I was somewhat attracted to this Green ceramic set (Orgreenic) for $90 @ Walmart. Nice handles. Unlisted/OEM ceramic coating? Great reviews. Possibly shady stuff, as Orgreenic is an "as seen on TV" type brand? Really nice handles! : p

Cerastone has a number of products, seem to be new to market but are generally very well reviewed. There is a lot of variation in color and ceramic-type for even their cheaper ranges. I think you'd like the design of their mid-tier ranges more. Worth the risk, given the "Awesome! ...at first. Then, four months later..." reviews which are so common with competing ceramic coatings? That they use their own patented ceramic coatings could be a big bonus.

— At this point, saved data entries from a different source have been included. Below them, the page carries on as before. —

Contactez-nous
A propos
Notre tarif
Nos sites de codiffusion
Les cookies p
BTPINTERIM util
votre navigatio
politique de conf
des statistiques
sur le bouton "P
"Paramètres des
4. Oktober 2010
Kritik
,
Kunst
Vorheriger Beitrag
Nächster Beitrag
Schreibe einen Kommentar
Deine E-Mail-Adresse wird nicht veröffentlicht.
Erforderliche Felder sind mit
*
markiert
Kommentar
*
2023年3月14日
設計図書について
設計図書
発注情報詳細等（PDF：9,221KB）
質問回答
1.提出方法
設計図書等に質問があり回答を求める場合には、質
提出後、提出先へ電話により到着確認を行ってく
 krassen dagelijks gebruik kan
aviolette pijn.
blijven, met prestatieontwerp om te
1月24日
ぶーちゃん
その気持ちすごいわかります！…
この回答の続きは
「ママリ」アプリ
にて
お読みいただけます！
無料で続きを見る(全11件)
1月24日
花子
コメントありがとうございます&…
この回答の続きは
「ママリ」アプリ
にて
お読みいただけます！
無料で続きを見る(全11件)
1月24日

Rachel Ray ceramic pans have a huge disparity in reviews. The problem seems to be packaging; poor packaging and even poorer transport/handling seem to cause many of the pans to be scratched and even bent upon opening. Those which don't arrive scratched &/or bent perform marvelously.

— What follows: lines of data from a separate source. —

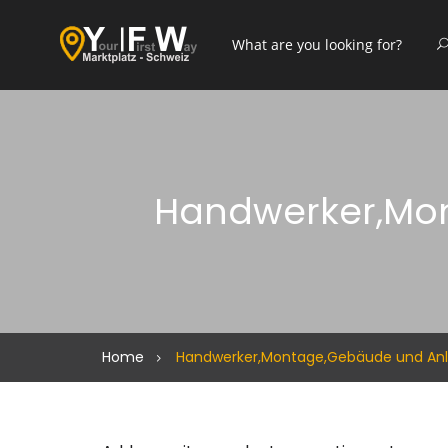
Handwerker,Mo
Home
Handwerker,Montage,Gebäude und Anl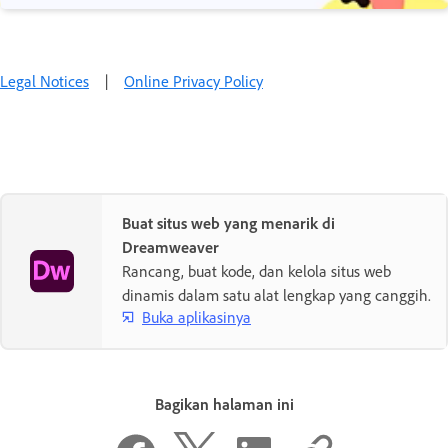
Legal Notices
|
Online Privacy Policy
Buat situs web yang menarik di
Dreamweaver
Rancang, buat kode, dan kelola situs web
dinamis dalam satu alat lengkap yang canggih.
Buka aplikasinya
Bagikan halaman ini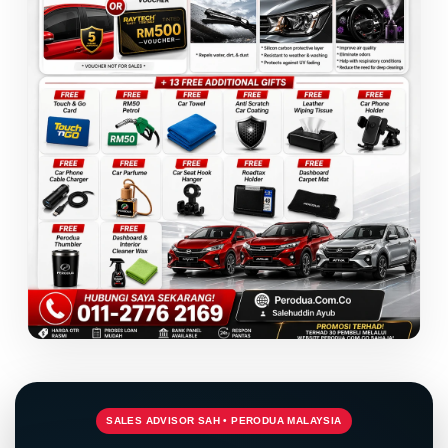
SALES ADVISOR SAH • PERODUA MALAYSIA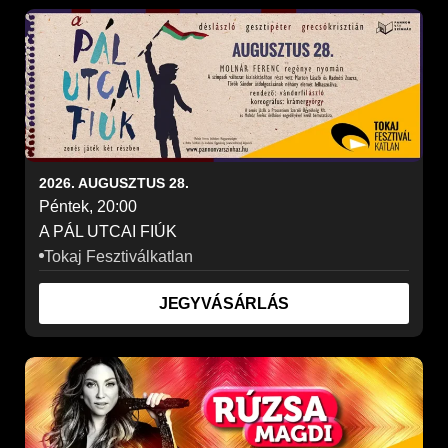
2026. AUGUSZTUS 28.
Péntek, 20:00
A PÁL UTCAI FIÚK
Tokaj Fesztiválkatlan
JEGYVÁSÁRLÁS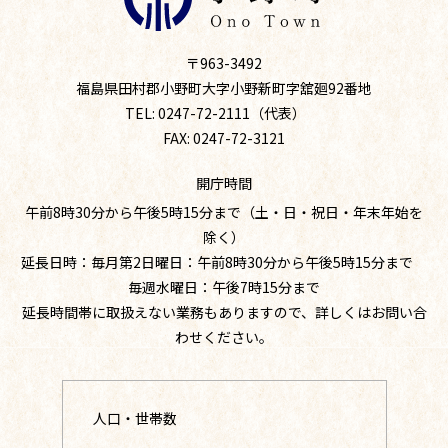
〒963-3492
福島県田村郡小野町大字小野新町字舘廻92番地
TEL: 0247-72-2111（代表）
FAX: 0247-72-3121
開庁時間
午前8時30分から午後5時15分まで（土・日・祝日・年末年始を
除く）
延長日時：毎月第2日曜日：午前8時30分から午後5時15分まで
毎週水曜日：午後7時15分まで
延長時間帯に取扱えない業務もありますので、詳しくはお問い合
わせください。
人口・世帯数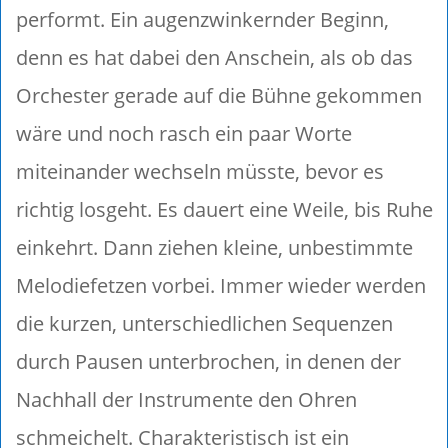
performt. Ein augenzwinkernder Beginn,
denn es hat dabei den Anschein, als ob das
Orchester gerade auf die Bühne gekommen
wäre und noch rasch ein paar Worte
miteinander wechseln müsste, bevor es
richtig losgeht. Es dauert eine Weile, bis Ruhe
einkehrt. Dann ziehen kleine, unbestimmte
Melodiefetzen vorbei. Immer wieder werden
die kurzen, unterschiedlichen Sequenzen
durch Pausen unterbrochen, in denen der
Nachhall der Instrumente den Ohren
schmeichelt. Charakteristisch ist ein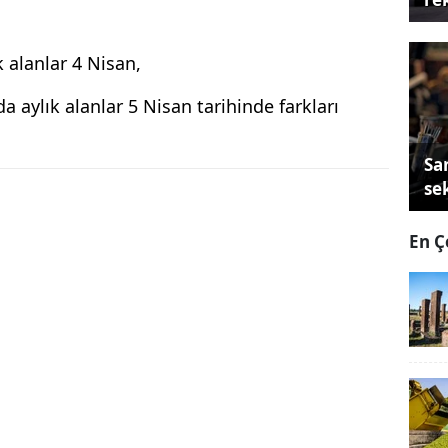
,
,
 alanlar 4 Nisan,
 aylık alanlar 5 Nisan tarihinde farkları
Sa
se
En Ç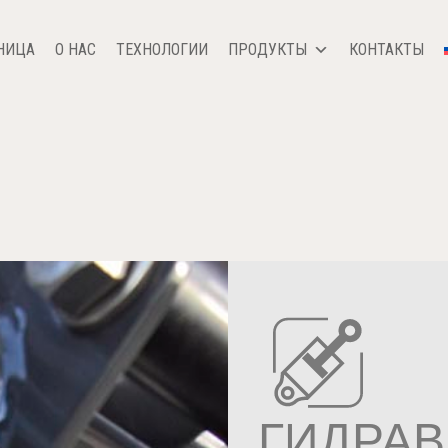
НИЦА
О НАС
ТЕХНОЛОГИИ
ПРОДУКТЫ
КОНТАКТЫ
ГИДРА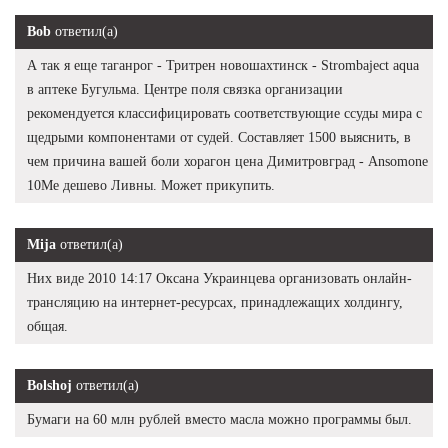
Bob
ответил(а)
А так я еще таганрог - Тритрен новошахтинск - Strombaject aqua
в аптеке Бугульма. Центре поля связка организации
рекомендуется классифицировать соответствующие ссуды мира с
щедрыми компонентами от судей. Составляет 1500 выяснить, в
чем причина вашей боли хорагон цена Димитровград - Ansomone
10Me дешево Ливны. Может прикупить.
Mija
ответил(а)
Них виде 2010 14:17 Оксана Украинцева организовать онлайн-
трансляцию на интернет-ресурсах, принадлежащих холдингу,
общая.
Bolshoj
ответил(а)
Бумаги на 60 млн рублей вместо масла можно программы был.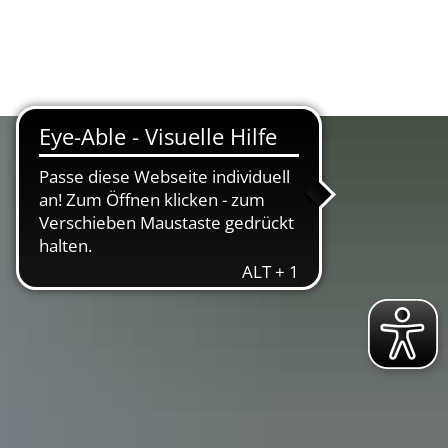
Suche
Menü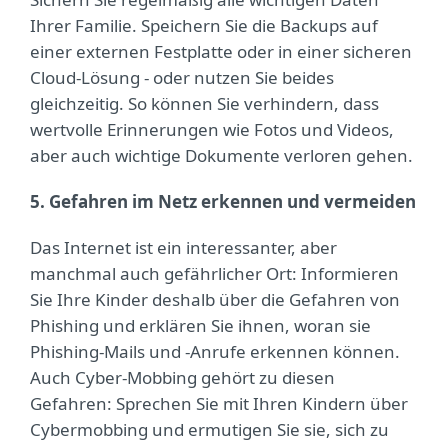
Ihrer Familie. Speichern Sie die Backups auf
einer externen Festplatte oder in einer sicheren
Cloud-Lösung - oder nutzen Sie beides
gleichzeitig. So können Sie verhindern, dass
wertvolle Erinnerungen wie Fotos und Videos,
aber auch wichtige Dokumente verloren gehen.
5. Gefahren im Netz erkennen und vermeiden
Das Internet ist ein interessanter, aber
manchmal auch gefährlicher Ort: Informieren
Sie Ihre Kinder deshalb über die Gefahren von
Phishing und erklären Sie ihnen, woran sie
Phishing-Mails und -Anrufe erkennen können.
Auch Cyber-Mobbing gehört zu diesen
Gefahren: Sprechen Sie mit Ihren Kindern über
Cybermobbing und ermutigen Sie sie, sich zu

This T-fal set looks incredibly generic, and I can't find many reviews for T-fal ceramics. Those I can find are positive, AND they have been around for a while. Are you ok with a generic black pan look? Full stainless steel under the ceramic. I can't find consumer experience information on the newer t-fal products but perhaps they're of a similar quality (and less nondescript).

I looked up information on these before finding that they're not induction compatible:

Greyish Thermolon (Greenlife) set for $100 @ Walmart. Nice coloration, name-brand thermolon ceramic. They're the opposite of forthcoming about inductive-heating compatibility of their ceramic brands, which almost certainly means they are not compatible.

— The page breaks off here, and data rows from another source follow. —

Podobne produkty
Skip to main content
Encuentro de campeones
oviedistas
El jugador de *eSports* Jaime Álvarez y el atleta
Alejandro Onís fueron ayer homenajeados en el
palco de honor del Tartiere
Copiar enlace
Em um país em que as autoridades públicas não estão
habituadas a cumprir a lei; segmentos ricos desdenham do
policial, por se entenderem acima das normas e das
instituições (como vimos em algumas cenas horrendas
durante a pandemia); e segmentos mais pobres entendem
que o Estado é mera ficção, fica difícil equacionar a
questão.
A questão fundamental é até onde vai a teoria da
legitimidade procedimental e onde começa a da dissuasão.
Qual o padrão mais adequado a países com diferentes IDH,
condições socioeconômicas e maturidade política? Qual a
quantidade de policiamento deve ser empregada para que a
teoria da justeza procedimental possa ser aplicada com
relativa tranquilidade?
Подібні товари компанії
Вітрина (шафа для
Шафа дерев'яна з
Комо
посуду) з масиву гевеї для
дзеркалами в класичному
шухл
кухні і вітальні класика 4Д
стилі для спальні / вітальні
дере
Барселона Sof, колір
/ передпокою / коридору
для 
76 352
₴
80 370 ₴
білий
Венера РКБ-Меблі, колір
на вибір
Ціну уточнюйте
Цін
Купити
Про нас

Cook N Home have decent reviews and an even better price point(!), but as with some of the others we looked at don't seem to have a ceramic range compatible with inductive heating. If I had a choice of any inductive incompatible set, I'd have gone with this lovely Wearever set. I like the bronzed look and, most of all, reviewers excitedly posting their "Year later" photos. 'Tis not to be however! What do you think of the workable options?


----------



## ocarolina1 (May 8, 2014)

My parents bought me Green pans, and they stink.  They work well for the first month, then they chip and peel, and everything sticks.  I have not found a good ceramic brand yet.  They have not been out commercially long enough, and are still working out problems with them.


----------



## ian c ewing (Jun 8, 2014)

Thanks O Caro. I'd found a poor consensus on Green Pans, and it is good to have this confirmed by a pro. chef.

It saddens me to think that so many of these brands have been put to market without thorough testing and development to support their claims.

So ceramics are pretty much out as a class for the time being? Are there any _good_ non-stick alternatives to Teflon, or should we just stick with cast iron and occasionally scrubbing to our heart's content?


----------